Jean-Christophe Cambadélis, ancien secrétaire national du PS
L’objectif de Jean-Luc Mélenchon est de se retrouver au deuxième tour de l’élection présidentielle face à Marine Le Pen. Soit en 2027, soit avant, en cas de démission d’Emmanuel Macron. C’est le sempiternel rêve qu’il caresse. Ses trois dernières tentatives d’accéder à l’Élysée se sont soldées par un échec. La quatrième sera-t-elle la bonne? Ses troupes en sont convaincues. Méfions-nous de l’eau qui tombe, goutte à goutte depuis cinquante ans. Elle assoupit et finit par noyer ceux qui avaient cessé de tenir l’échelle. «Il y a une énorme naïveté des électeurs», alerte encore Stéphane Courtois.
Culte du chef
«Pour les lambertistes, la petite bourgeoisie est “impressionniste”,poursuit Jean-Christophe Cambadélis. C’est-à-dire qu’elle se laisse “impressionner” par les polémiques et privilégie la tactique sur la stratégie.» Les lambertistes, eux, gardent leur cap, la tête froide. L’ancien secrétaire national du PS cite enfin la troisième règle des trotskistes pour parvenir aux commandes: «Il faut une unité de commandement. Le peuple se reconnaît dans une seule voix. C’est un principe d’organisation léniniste.» Voilà qui est posé.
«Le culte du chef est inhérent au fonctionnement communiste, renchérit Stéphane Courtois. L’unité de la volonté est un grand principe de Lénine. Il y a toujours eu une tentation totalitaire à gauche.» Napoléon, certes, manifestait le même culte du chef mais il a créé, au-delà de sa personne, des institutions solides, un code civil, des écoles pour faire monter les meilleurs au pouvoir. Il n’était pas internationaliste et manifestait une vision pour la nation.«Au-dessus de Mélenchon l’internationaliste, il n’y a rien» murmure Courtois, qui rappelle les racines catholiques de ce dernier, en partie reniées, sur lesquelles se fonde la vocation de sa propre sœur, religieuse dominicaine.
Les relents de sa culture catholique se décèlent davantage dans sa posture mystico-prophétique que dans son espérance ou dans son humilité.

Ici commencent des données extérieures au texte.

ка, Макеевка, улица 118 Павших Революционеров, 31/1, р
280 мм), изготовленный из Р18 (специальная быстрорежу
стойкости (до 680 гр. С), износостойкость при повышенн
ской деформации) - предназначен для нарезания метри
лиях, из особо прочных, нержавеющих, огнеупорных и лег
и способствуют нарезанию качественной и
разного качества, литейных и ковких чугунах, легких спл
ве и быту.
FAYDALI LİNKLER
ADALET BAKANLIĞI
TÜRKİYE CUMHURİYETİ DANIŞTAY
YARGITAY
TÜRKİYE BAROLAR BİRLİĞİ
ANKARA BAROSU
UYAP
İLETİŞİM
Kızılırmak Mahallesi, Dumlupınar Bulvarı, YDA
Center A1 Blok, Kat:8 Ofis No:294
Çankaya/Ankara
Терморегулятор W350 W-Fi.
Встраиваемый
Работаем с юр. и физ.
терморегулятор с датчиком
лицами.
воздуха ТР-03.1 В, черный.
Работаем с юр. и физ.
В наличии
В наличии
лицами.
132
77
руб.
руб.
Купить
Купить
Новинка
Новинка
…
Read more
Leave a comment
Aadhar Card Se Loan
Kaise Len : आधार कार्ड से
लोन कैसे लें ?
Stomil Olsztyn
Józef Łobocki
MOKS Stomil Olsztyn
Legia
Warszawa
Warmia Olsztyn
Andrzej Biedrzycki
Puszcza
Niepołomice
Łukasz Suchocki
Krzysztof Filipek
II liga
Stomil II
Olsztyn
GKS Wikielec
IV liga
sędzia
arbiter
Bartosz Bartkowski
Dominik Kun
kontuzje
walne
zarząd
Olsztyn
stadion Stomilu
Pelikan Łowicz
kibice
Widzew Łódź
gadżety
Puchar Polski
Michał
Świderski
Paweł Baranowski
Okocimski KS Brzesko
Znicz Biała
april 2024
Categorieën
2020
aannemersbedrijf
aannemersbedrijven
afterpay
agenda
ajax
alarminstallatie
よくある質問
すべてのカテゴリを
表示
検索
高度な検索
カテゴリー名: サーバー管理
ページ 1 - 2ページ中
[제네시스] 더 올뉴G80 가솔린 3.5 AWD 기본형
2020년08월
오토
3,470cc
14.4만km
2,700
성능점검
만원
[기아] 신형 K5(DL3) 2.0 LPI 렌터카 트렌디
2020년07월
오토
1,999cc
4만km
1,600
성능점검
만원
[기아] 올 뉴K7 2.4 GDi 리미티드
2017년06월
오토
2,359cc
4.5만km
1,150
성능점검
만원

Cette attitude éclate surtout aux moments douloureux des enterrements - filmés, donc transformés en tribune - où son verbe donne toute sa force. Devant la tombe de l’architecte de La France insoumise, Bernard Pignerol, le cercueil de Charb ou celui de François Delapierre, son «fils spirituel», tous partis trop vite, il continue le combat.
Face au gouffre de la mort qui intimide, il évoque «les brumes lumineuses du néant lointain», et - sur la forme - alterne les imprécations tonitruantes et les murmures. Lyrique, la gorge nouée - «C’est un affectif» nous assure un de ses proches -, il sème ici et là ses références trotskistes, donnant du «camarade», de l’Internationale, du poing levé. On pourrait presque croire qu’à ses yeux, ce sont le capitalisme bourgeois et les privilégiés qui ont emporté ses amis dans la tombe. «La grande faille de Mélenchon, c’est son isolement. À force d’être raide, on finit par vous mettre sur la cheminée»,note un de ses compagnons de route.
Messages subliminaux
Car comment mener une telle révolution sans un brin de paranoïa? Le pluralisme au sein des instances de La France insoumise est inexistant, selon les observateurs. Les propositions sont entérinées en Congrès par une écrasante majorité, digne d’un scrutin soviétique.